On Monday, the American crypto exchange became Bittrex filed for Chapter 11 bankruptcy. The news comes weeks after the Securities and Exchange Commission (SEC) charged the company of failing to register as a broker-dealer, exchange and clearing agency, and said the agency received at least $1.3 billion in illegal revenue between 2017 and 2022.

Back in March, Bittrex so it wound down US operations, with CEO Richie Lai citing “the current US regulatory and economic environment” as reasons for the decision.

At a hearing in Washington on Wednesday, Republican and Democratic lawmakers failed to find common ground about the extent to which new regulation is necessary for digital assets. Their biggest difficulty is deciding whether a token should be considered a security or a commodity, if the former, then regulatory jurisdiction will be given to the SEC, if the latter will go to the Commodity Futures Trading Commission (CFTC).

That same day, Texas lawmakers voted overwhelmingly in favor an update to the state’s Bill of Rights to include people’s right to own, hold and use digital currencies. It is still a long way from being passed, and there is still one more vote in the House, one in the Senate and a popular vote.

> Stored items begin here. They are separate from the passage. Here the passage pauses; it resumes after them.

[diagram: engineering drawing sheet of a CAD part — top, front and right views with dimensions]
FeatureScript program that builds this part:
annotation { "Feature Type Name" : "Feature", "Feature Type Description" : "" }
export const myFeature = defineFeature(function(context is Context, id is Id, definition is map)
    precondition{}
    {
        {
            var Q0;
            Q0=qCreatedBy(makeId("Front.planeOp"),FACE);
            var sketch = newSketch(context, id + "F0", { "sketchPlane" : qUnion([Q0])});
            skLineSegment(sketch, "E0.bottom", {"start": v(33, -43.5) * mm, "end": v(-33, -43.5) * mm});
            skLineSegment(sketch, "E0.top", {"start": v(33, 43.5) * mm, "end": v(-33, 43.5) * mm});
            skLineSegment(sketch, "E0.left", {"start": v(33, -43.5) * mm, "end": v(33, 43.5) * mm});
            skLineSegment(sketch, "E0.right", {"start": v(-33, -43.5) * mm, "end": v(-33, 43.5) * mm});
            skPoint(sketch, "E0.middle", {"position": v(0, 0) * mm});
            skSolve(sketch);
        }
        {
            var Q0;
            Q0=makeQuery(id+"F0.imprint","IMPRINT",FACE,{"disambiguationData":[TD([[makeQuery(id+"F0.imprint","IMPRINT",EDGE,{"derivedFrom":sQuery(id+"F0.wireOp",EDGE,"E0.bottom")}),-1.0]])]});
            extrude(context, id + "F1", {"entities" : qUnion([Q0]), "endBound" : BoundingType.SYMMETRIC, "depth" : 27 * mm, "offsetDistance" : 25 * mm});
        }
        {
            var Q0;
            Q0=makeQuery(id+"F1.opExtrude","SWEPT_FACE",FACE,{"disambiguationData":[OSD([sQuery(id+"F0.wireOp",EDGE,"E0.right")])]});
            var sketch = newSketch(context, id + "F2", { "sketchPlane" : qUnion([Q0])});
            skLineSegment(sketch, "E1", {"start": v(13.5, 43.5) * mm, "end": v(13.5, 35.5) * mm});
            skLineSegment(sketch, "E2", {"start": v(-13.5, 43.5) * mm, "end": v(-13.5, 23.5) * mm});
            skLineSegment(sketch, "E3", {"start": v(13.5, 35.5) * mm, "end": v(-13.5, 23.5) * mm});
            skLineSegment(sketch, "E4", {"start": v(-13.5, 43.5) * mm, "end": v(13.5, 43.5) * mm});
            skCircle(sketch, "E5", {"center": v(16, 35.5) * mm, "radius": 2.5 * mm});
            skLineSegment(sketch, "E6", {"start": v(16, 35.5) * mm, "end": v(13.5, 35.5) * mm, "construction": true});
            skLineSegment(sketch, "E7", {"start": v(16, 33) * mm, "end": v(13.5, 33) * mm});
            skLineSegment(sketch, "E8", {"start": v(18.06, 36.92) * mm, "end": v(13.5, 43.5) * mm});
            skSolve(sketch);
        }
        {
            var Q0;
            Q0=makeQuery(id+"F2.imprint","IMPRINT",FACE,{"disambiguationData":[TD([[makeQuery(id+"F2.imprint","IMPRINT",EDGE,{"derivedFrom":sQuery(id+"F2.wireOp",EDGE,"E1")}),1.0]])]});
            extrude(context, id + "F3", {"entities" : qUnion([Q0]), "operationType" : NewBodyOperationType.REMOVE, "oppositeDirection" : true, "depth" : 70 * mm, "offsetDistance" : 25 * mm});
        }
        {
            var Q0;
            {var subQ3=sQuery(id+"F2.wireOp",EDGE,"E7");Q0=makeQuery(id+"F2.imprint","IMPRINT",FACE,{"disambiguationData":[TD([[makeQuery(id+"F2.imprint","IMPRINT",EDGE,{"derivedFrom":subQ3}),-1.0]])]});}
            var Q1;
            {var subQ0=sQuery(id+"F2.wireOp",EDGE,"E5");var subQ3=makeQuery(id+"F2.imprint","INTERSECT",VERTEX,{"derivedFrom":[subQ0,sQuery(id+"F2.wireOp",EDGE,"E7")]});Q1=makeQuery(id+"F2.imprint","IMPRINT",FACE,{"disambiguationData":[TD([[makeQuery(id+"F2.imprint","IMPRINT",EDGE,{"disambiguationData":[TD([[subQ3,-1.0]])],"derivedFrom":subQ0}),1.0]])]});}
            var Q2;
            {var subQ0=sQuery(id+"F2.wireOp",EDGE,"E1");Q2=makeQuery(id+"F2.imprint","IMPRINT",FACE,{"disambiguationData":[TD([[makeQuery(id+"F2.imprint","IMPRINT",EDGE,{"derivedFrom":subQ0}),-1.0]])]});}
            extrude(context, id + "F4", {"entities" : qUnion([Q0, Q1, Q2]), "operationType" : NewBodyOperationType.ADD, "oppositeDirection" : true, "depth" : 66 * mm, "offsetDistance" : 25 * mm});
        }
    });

Finally on Thursday, the US Chamber of Commerce criticized the SEC for its regulation-by-enforcement approach to the digital asset industry. It filed an amicus brief in support of Coinbase in the exchange’s pending court petition to get the Securities and Exchange Commission to clarify its rules.

“The SEC has intentionally muddied the waters by claiming sweeping authority over digital assets while implementing a haphazard, enforcement-based approach,” the chamber wrote. “This regulatory chaos is by design, not accident.”